Extended spectrum β lactamase-producing Klebsiella pneumoniae (ESBL-KP) is being reported with high morbidity and mortality rates and is considered as the highest priority for new antimicrobial strategies. To develop an alternative antimicrobial agent, phage KP1801 with broad lytic activity was isolated. The genome of phage KP1801 was double stranded DNA of 49,835 base pairs, with a GC content of 50.26%. There were 75 putative open reading frames. Phage KP1801 was classified as being in the order Caudovirales, belonging to the Siphoviridae family. About 323 proteins were detected by shotgun proteome analysis.
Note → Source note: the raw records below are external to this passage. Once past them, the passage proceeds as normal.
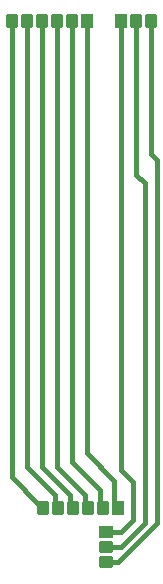
<source format=gbr>
%TF.GenerationSoftware,Altium Limited,Altium Designer,21.2.2 (38)*%
G04 Layer_Physical_Order=1*
G04 Layer_Color=255*
%FSLAX45Y45*%
%MOMM*%
%TF.SameCoordinates,97337FA2-2587-4777-A85E-210607466B5F*%
%TF.FilePolarity,Positive*%
%TF.FileFunction,Copper,L1,Top,Signal*%
%TF.Part,Single*%
G01*
G75*
%TA.AperFunction,Conductor*%
%ADD10C,0.40000*%
%TA.AperFunction,ComponentPad*%
G04:AMPARAMS|DCode=11|XSize=1.2mm|YSize=1.1mm|CornerRadius=0.275mm|HoleSize=0mm|Usage=FLASHONLY|Rotation=90.000|XOffset=0mm|YOffset=0mm|HoleType=Round|Shape=RoundedRectangle|*
%AMROUNDEDRECTD11*
21,1,1.20000,0.55000,0,0,90.0*
21,1,0.65000,1.10000,0,0,90.0*
1,1,0.55000,0.27500,0.32500*
1,1,0.55000,0.27500,-0.32500*
1,1,0.55000,-0.27500,-0.32500*
1,1,0.55000,-0.27500,0.32500*
%
%ADD11ROUNDEDRECTD11*%
%ADD12R,1.10000X1.20000*%
G04:AMPARAMS|DCode=13|XSize=1.2mm|YSize=1.1mm|CornerRadius=0.275mm|HoleSize=0mm|Usage=FLASHONLY|Rotation=0.000|XOffset=0mm|YOffset=0mm|HoleType=Round|Shape=RoundedRectangle|*
%AMROUNDEDRECTD13*
21,1,1.20000,0.55000,0,0,0.0*
21,1,0.65000,1.10000,0,0,0.0*
1,1,0.55000,0.32500,-0.27500*
1,1,0.55000,-0.32500,-0.27500*
1,1,0.55000,-0.32500,0.27500*
1,1,0.55000,0.32500,0.27500*
%
%ADD13ROUNDEDRECTD13*%
%ADD14R,1.20000X1.10000*%
D10*
X475000Y1100000D02*
Y4875000D01*
X711630Y780370D02*
Y863370D01*
X475000Y1100000D02*
X711630Y863370D01*
X602000Y1098000D02*
Y4875000D01*
X838630Y780370D02*
Y861370D01*
X602000Y1098000D02*
X838630Y861370D01*
X729000Y1096000D02*
Y4875000D01*
X965630Y780370D02*
Y859370D01*
X729000Y1096000D02*
X965630Y859370D01*
X856000Y1144000D02*
Y4875000D01*
X1092630Y780370D02*
Y907370D01*
X856000Y1144000D02*
X1092630Y907370D01*
X1215000Y785000D02*
Y985000D01*
X983000Y1217000D02*
Y4875000D01*
Y1217000D02*
X1215000Y985000D01*
X1527000Y3748001D02*
Y4875000D01*
X1575000Y625000D02*
Y3700001D01*
X1527000Y3748001D02*
X1575000Y3700001D01*
X1400000Y3575000D02*
X1475000Y3500000D01*
X1400000Y3575000D02*
Y4875000D01*
X1475000Y625000D02*
Y3500000D01*
X1273000Y1077000D02*
Y4875000D01*
X1375000Y650000D02*
Y975000D01*
X1273000Y1077000D02*
X1375000Y975000D01*
X1272000Y547000D02*
X1375000Y650000D01*
X1270000Y420000D02*
X1475000Y625000D01*
X1245569Y295569D02*
X1575000Y625000D01*
X1149000Y547000D02*
X1272000D01*
X1149000Y420000D02*
X1270000D01*
X1151568Y295569D02*
X1245569D01*
X1149000Y293000D02*
X1151568Y295569D01*
X1215000Y785000D02*
X1250000Y750000D01*
X1092630Y780370D02*
X1123000Y750000D01*
X965630Y780370D02*
X996000Y750000D01*
X838630Y780370D02*
X869000Y750000D01*
X711630Y780370D02*
X742000Y750000D01*
X348000Y1017000D02*
X575000Y790000D01*
X348000Y1017000D02*
Y4875000D01*
X615000Y750000D02*
Y750941D01*
X575941Y790000D02*
X615000Y750941D01*
X575000Y790000D02*
X575941D01*
D11*
X1527000Y4875000D02*
D03*
X1400000D02*
D03*
X475000D02*
D03*
X348000D02*
D03*
X729000D02*
D03*
X602000D02*
D03*
X856000D02*
D03*
X742000Y750000D02*
D03*
X615000D02*
D03*
X996000D02*
D03*
X869000D02*
D03*
X1123000D02*
D03*
D12*
X1273000Y4875000D02*
D03*
X983000D02*
D03*
X1250000Y750000D02*
D03*
D13*
X1149000Y293000D02*
D03*
Y420000D02*
D03*
D14*
Y547000D02*
D03*
%TF.MD5,5f8fe71ce9ec691459bf912569063cd4*%
M02*

</source>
The phage inhibited biofilm formation and reduced pre-formed biofilm in a dose dependent manner. Scanning electron microscopic studies demonstrated a membrane damage of bacterial cells treated with phage, resulting in cell death. Prophylactic and therapeutic efficacies of the phage were evaluated in Galleria mellonella. Administration of ESBL-KP infection with phage significantly improved the survival of G. mellonella. The number of intracellular bacteria in larvae showed a significant decrease compared with untreated control while the number of phage increased. These studies suggested that phage KP1801 has the potential for development as an alternative for antibiotics and biocontrol agents against ESBL-KP infection.